_TASK_:
Go through the listing below. Copy each line that has the string "center".

(DATA SUPPLIED)

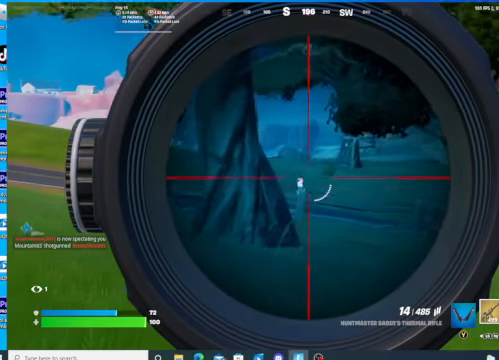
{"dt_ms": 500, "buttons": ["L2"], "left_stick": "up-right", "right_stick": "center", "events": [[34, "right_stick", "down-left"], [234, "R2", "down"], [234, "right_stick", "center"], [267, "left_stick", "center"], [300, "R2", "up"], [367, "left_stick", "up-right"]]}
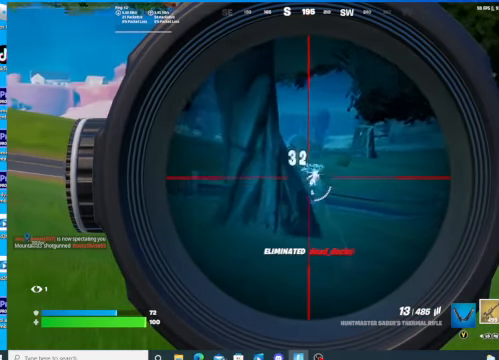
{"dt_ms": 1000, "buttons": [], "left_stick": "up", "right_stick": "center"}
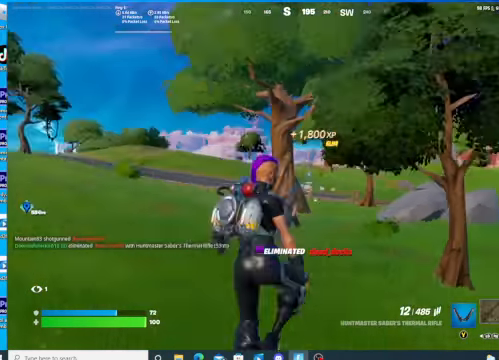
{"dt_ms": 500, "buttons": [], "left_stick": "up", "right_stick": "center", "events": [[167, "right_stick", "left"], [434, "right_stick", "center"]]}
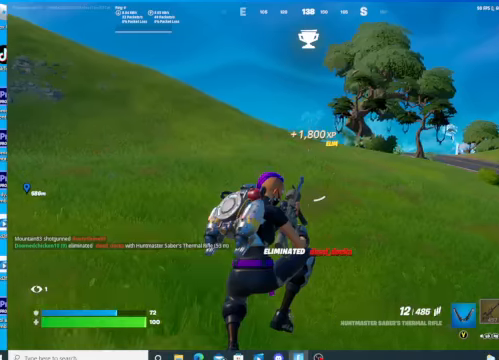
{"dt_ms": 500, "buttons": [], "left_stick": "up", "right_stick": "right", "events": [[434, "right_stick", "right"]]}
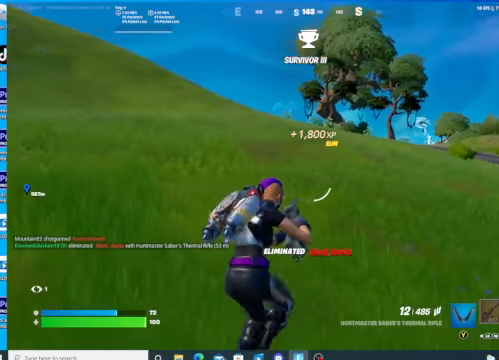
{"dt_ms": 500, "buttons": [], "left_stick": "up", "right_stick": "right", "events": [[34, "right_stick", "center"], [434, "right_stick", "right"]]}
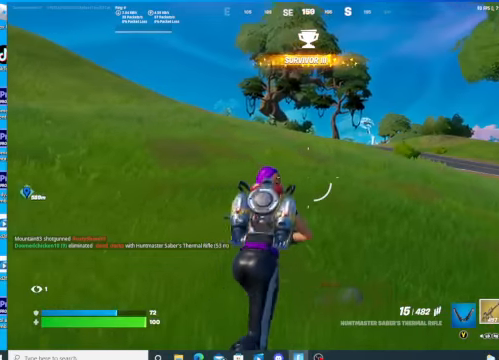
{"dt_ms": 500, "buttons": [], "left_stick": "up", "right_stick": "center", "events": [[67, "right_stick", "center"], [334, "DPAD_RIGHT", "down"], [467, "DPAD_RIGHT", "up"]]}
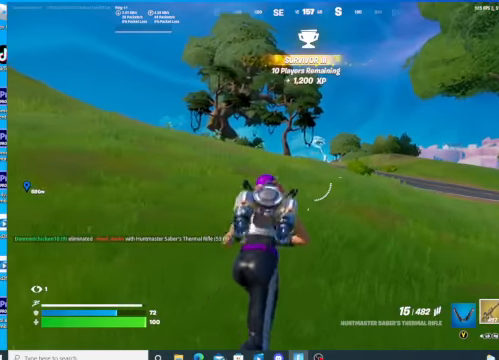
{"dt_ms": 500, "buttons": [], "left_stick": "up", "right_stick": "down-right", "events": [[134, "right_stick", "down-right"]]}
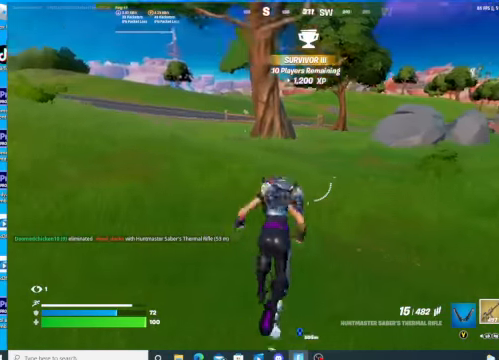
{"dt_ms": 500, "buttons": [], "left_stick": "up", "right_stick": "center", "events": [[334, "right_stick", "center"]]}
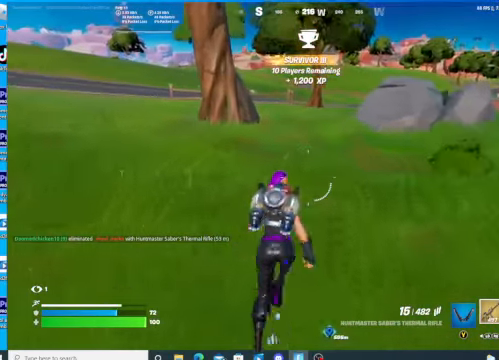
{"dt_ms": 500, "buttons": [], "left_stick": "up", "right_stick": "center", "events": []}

(End DATA SUPPLIED)
(DATA SUPPLIED)

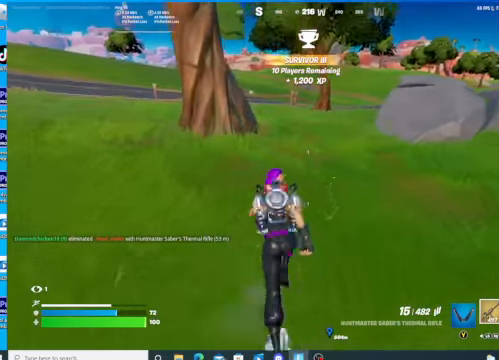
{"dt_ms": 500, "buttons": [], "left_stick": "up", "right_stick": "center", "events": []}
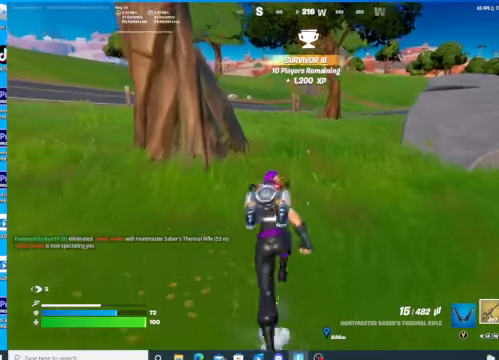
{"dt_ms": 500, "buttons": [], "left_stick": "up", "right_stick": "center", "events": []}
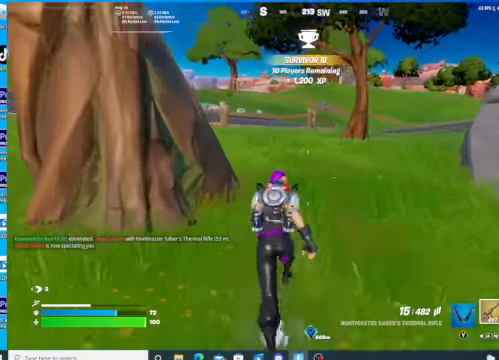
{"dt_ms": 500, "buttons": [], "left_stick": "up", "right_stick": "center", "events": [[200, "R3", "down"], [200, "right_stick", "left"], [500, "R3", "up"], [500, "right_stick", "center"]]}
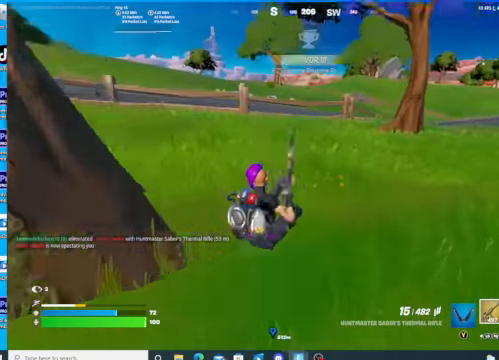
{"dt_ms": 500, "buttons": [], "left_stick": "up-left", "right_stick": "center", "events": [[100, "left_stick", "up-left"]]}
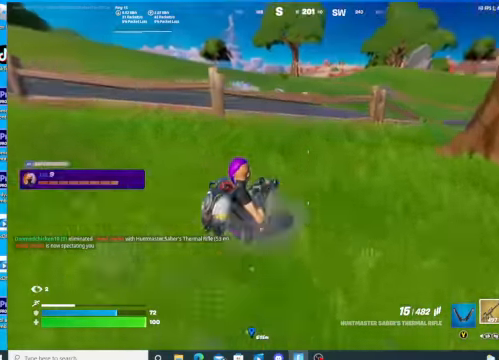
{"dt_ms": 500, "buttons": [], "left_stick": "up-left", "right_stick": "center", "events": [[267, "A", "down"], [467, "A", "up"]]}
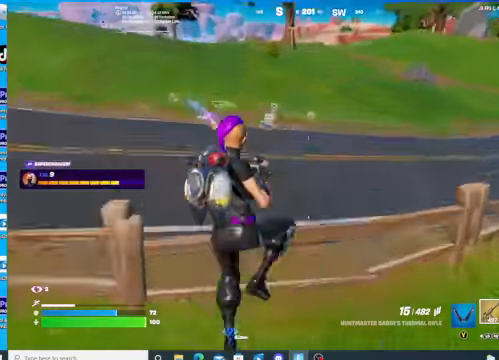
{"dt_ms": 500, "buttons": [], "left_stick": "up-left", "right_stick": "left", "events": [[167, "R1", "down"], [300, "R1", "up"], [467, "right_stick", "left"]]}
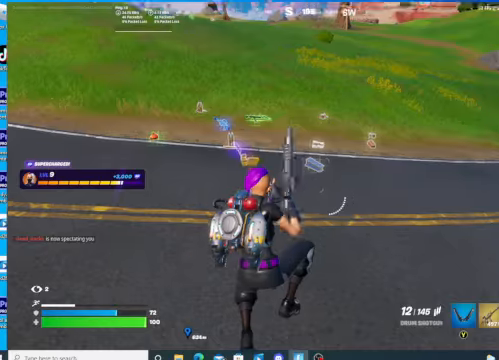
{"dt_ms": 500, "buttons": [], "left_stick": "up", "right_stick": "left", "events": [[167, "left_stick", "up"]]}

(End DATA SUPPLIED)
(DATA SUPPLIED)

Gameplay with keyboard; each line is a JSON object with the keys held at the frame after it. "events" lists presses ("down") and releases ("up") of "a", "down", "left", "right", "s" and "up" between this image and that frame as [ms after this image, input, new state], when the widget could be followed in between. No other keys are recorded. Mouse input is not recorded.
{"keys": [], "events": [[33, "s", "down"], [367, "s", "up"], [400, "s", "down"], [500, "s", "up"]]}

(End DATA SUPPLIED)

_TASK OUTPUT_:
{"dt_ms": 500, "buttons": ["L2"], "left_stick": "up-right", "right_stick": "center", "events": [[34, "right_stick", "down-left"], [234, "R2", "down"], [234, "right_stick", "center"], [267, "left_stick", "center"], [300, "R2", "up"], [367, "left_stick", "up-right"]]}
{"dt_ms": 1000, "buttons": [], "left_stick": "up", "right_stick": "center"}
{"dt_ms": 500, "buttons": [], "left_stick": "up", "right_stick": "center", "events": [[167, "right_stick", "left"], [434, "right_stick", "center"]]}
{"dt_ms": 500, "buttons": [], "left_stick": "up", "right_stick": "right", "events": [[34, "right_stick", "center"], [434, "right_stick", "right"]]}
{"dt_ms": 500, "buttons": [], "left_stick": "up", "right_stick": "center", "events": [[67, "right_stick", "center"], [334, "DPAD_RIGHT", "down"], [467, "DPAD_RIGHT", "up"]]}
{"dt_ms": 500, "buttons": [], "left_stick": "up", "right_stick": "center", "events": [[334, "right_stick", "center"]]}
{"dt_ms": 500, "buttons": [], "left_stick": "up", "right_stick": "center", "events": []}
{"dt_ms": 500, "buttons": [], "left_stick": "up", "right_stick": "center", "events": []}
{"dt_ms": 500, "buttons": [], "left_stick": "up", "right_stick": "center", "events": []}
{"dt_ms": 500, "buttons": [], "left_stick": "up", "right_stick": "center", "events": [[200, "R3", "down"], [200, "right_stick", "left"], [500, "R3", "up"], [500, "right_stick", "center"]]}
{"dt_ms": 500, "buttons": [], "left_stick": "up-left", "right_stick": "center", "events": [[100, "left_stick", "up-left"]]}
{"dt_ms": 500, "buttons": [], "left_stick": "up-left", "right_stick": "center", "events": [[267, "A", "down"], [467, "A", "up"]]}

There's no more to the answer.